» **Given instruction**
Copy the lines of the listing word for word, starting at the line that contains "genus: Tyrannus" and ending after the line that contains "common name: Rock pigeon".

» **The data**
━━━━
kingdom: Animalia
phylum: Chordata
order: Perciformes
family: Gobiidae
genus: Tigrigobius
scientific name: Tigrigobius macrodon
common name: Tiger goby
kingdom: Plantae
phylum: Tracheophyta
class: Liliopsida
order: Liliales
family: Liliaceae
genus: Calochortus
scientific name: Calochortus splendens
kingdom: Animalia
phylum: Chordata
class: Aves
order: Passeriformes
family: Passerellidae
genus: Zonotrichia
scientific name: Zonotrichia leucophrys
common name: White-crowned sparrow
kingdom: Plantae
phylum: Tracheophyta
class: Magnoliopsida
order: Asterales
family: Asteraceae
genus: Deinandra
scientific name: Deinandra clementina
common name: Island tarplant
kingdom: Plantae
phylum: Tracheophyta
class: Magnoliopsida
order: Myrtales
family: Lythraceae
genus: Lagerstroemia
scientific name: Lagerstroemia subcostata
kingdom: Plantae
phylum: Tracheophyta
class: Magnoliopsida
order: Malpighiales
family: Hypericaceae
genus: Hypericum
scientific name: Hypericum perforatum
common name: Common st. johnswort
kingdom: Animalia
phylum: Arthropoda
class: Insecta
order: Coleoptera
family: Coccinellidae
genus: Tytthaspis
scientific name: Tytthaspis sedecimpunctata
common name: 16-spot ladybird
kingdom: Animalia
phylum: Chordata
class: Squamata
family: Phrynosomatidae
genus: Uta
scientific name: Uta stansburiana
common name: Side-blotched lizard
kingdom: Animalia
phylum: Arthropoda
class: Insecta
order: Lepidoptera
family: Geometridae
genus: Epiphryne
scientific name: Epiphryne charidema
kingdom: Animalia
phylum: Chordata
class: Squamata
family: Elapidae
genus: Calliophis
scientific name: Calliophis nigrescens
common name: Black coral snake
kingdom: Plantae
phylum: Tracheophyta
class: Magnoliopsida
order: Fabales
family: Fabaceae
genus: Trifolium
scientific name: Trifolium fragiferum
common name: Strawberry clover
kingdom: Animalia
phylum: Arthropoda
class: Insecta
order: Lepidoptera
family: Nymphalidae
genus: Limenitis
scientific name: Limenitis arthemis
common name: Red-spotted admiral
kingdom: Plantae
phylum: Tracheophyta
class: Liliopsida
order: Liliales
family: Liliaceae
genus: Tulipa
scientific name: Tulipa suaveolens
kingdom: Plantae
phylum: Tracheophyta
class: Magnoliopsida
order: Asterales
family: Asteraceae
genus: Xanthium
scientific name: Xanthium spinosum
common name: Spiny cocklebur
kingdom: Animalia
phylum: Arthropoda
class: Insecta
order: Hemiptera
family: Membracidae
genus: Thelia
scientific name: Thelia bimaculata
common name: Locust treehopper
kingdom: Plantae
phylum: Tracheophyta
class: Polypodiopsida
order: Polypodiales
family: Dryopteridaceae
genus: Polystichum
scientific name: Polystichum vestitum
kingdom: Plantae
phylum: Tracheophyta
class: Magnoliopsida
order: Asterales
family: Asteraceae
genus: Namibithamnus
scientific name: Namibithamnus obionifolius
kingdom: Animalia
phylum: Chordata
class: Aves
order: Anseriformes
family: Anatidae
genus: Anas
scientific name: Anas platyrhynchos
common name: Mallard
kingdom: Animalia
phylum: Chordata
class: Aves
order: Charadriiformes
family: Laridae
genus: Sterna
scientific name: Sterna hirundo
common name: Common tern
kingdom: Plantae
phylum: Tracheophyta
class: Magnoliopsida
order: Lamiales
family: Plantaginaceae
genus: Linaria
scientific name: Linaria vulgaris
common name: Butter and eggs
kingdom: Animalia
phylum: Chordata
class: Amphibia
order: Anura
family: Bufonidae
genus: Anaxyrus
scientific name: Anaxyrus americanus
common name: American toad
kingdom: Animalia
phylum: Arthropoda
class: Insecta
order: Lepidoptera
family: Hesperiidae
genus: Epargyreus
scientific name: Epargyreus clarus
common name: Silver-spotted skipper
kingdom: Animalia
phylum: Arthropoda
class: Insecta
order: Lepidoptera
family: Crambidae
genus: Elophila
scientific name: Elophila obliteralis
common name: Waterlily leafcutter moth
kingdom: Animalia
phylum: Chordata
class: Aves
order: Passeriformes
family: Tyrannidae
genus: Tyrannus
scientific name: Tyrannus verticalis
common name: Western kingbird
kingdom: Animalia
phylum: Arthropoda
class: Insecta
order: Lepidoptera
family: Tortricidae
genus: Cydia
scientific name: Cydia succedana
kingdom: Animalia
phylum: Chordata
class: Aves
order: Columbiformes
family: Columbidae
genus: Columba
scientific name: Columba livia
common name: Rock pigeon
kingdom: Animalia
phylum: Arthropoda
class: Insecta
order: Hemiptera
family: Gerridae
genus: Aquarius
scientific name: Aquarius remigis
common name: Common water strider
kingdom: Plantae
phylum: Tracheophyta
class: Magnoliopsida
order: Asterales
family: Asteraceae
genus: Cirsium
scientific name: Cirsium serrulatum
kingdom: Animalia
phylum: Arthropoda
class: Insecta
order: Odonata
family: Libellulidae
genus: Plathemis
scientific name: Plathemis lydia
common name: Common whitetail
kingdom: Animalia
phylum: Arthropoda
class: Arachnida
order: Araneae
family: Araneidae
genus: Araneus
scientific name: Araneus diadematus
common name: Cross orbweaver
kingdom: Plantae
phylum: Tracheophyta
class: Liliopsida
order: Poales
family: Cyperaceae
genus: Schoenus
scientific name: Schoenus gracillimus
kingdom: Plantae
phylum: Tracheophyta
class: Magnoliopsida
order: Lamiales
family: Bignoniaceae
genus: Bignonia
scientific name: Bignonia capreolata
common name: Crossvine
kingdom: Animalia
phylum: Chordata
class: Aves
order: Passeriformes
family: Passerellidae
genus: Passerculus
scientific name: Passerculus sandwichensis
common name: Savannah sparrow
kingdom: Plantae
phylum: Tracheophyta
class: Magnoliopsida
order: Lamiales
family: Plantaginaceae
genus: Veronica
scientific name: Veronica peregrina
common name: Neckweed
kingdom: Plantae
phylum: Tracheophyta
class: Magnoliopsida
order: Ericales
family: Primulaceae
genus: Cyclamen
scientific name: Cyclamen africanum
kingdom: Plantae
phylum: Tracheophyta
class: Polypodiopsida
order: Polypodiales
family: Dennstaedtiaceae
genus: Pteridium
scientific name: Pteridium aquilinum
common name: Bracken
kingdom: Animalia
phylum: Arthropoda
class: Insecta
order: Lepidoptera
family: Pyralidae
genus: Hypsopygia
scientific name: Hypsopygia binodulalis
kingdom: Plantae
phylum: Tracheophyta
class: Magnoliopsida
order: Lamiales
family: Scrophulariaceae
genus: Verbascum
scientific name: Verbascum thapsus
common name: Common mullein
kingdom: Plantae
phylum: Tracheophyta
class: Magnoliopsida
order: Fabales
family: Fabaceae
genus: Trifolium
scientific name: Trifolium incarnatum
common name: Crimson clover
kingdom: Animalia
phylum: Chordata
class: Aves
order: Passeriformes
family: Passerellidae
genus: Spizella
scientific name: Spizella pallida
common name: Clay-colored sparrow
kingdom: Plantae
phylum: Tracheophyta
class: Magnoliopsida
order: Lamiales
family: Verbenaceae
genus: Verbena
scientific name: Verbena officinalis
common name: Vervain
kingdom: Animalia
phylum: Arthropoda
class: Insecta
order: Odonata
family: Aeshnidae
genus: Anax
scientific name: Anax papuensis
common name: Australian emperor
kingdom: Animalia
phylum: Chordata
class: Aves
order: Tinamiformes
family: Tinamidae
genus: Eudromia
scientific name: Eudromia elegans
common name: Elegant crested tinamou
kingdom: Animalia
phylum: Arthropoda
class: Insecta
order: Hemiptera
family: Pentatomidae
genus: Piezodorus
━━━━
» **Solution to the exercise**
genus: Tyrannus
scientific name: Tyrannus verticalis
common name: Western kingbird
kingdom: Animalia
phylum: Arthropoda
class: Insecta
order: Lepidoptera
family: Tortricidae
genus: Cydia
scientific name: Cydia succedana
kingdom: Animalia
phylum: Chordata
class: Aves
order: Columbiformes
family: Columbidae
genus: Columba
scientific name: Columba livia
common name: Rock pigeon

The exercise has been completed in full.